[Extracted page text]
=== Section Start ===

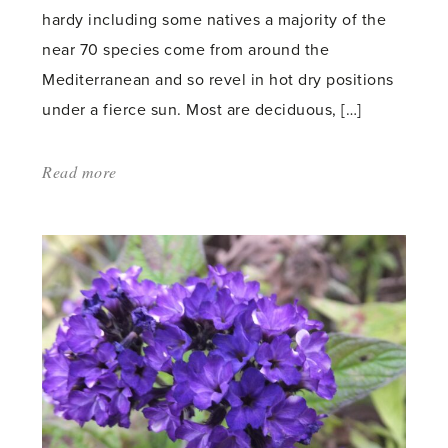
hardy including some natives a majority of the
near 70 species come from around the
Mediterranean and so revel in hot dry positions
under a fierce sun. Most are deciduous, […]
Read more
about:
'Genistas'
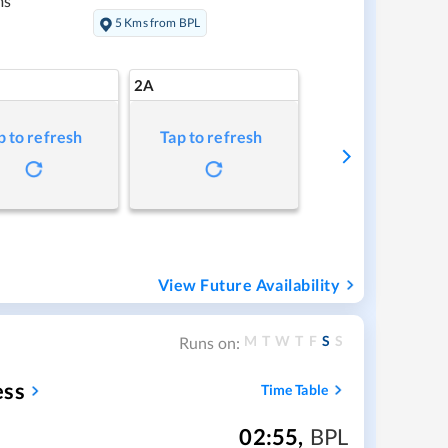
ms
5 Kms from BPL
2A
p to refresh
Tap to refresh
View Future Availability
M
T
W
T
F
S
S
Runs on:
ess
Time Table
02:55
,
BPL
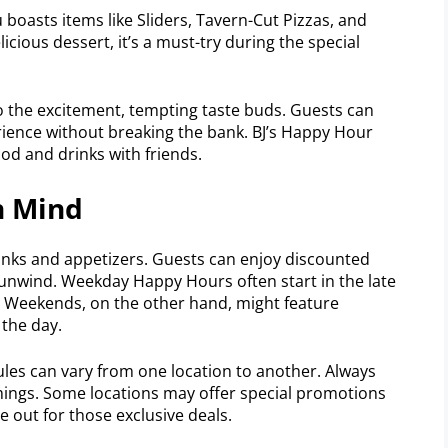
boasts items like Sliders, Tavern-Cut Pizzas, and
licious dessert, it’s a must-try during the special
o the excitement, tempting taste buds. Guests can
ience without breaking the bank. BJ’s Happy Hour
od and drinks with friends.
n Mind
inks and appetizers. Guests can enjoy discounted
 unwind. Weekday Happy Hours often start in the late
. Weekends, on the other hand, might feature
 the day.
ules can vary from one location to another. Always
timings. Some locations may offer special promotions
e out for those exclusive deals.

=== Section End ===

**Required action:**
Can you swap "Guests" for "Diners" in all the lines above, changing nothing else and leaving the pictures out of your answer?

**Exercise response:**
hardy including some natives a majority of the
near 70 species come from around the
Mediterranean and so revel in hot dry positions
under a fierce sun. Most are deciduous, […]
Read more
about:
'Genistas'
ms
5 Kms from BPL
2A
p to refresh
Tap to refresh
View Future Availability
M
T
W
T
F
S
S
Runs on:
ess
Time Table
02:55
,
BPL
boasts items like Sliders, Tavern-Cut Pizzas, and
licious dessert, it’s a must-try during the special
o the excitement, tempting taste buds. Diners can
ience without breaking the bank. BJ’s Happy Hour
od and drinks with friends.
n Mind
inks and appetizers. Diners can enjoy discounted
 unwind. Weekday Happy Hours often start in the late
. Weekends, on the other hand, might feature
 the day.
ules can vary from one location to another. Always
timings. Some locations may offer special promotions
e out for those exclusive deals.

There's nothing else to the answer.